Paul McCartney, Kendisini Edebiyata İlgilendiren Yazarı Paylaştı
Paul McCartney ve George Harrison, Liverpool'da aynı okula giderken ömür boyu arkadaş oldular. Her ikisi de okulda dikkatlerini toplamakta zorlandılar, çünkü asıl ilgi alanları müzikti . Ancak Paul McCartney, kendisini edebiyata aşık eden bir yazarla tanıştıran bir profesörü olduğunu söyledi.
Paul McCartney'nin kendisine Chaucer'ı gösteren harika bir edebiyat öğretmeni vardı.
1950'lerde okula gitmek şimdikinden çok daha farklı bir ortamdı. Birleşik Krallık'taki okullarda bedensel ceza hâlâ yasaldı, bu nedenle öğretmenlerin öğrencileri için bazı sert disiplin yöntemleri vardı. This Cultural Life podcast'indeki bir röportajda McCartney, o zamanlar okulun zor olduğunu çünkü öğretmenlerin sizi "vurmasına" izin verildiğini söyledi.
"[Ben] gerçekten biraz kayakçıydım, ama [yalnızca] siz diz çökmek zorunda kalana kadar," dedi. "O günlerde öğretmenler oldukça acımasızdı, biliyorsun. Sana vurmalarına izin verildi ve onlar da öyle yaptılar.

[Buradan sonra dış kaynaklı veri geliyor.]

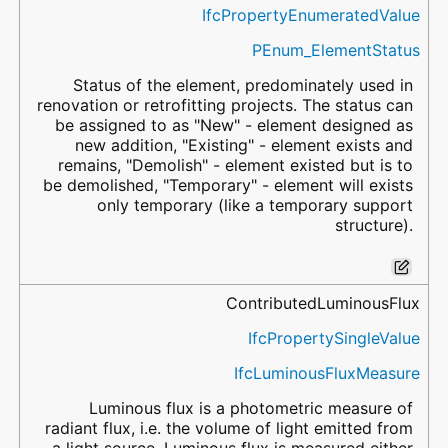
IfcPropertyEnumeratedValue
PEnum_ElementStatus
Status of the element, predominately used in
renovation or retrofitting projects. The status can
be assigned to as "New" - element designed as
new addition, "Existing" - element exists and
remains, "Demolish" - element existed but is to
be demolished, "Temporary" - element will exists
only temporary (like a temporary support
structure).
ContributedLuminousFlux
IfcPropertySingleValue
IfcLuminousFluxMeasure
Luminous flux is a photometric measure of
radiant flux, i.e. the volume of light emitted from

Ve sonra sınavlara çok yaklaştığım bir dönem vardı. Çok parlak değildim ama bilirsiniz, o birkaç yıl biraz daha fazla dikkat ettim.”
Ancak Alan Durban adında derinden hayran olduğu bir İngilizce öğretmeni vardı. Paul'e göre Durban, Cambridge'de eğitim görmüş ve çocuklara Chaucer gibi gelişmiş, entelektüel yazarları göstermek istemişti. Pek çok öğrenci yazarla ilgilenmiyordu, ancak McCartney, The Miller's Tale'i okuduktan sonra Chaucer'a ilgi duymaya başladı . Biraz kirli olmasını sevdi ve bu, edebiyat için daha fazla tutkuya yol açtı.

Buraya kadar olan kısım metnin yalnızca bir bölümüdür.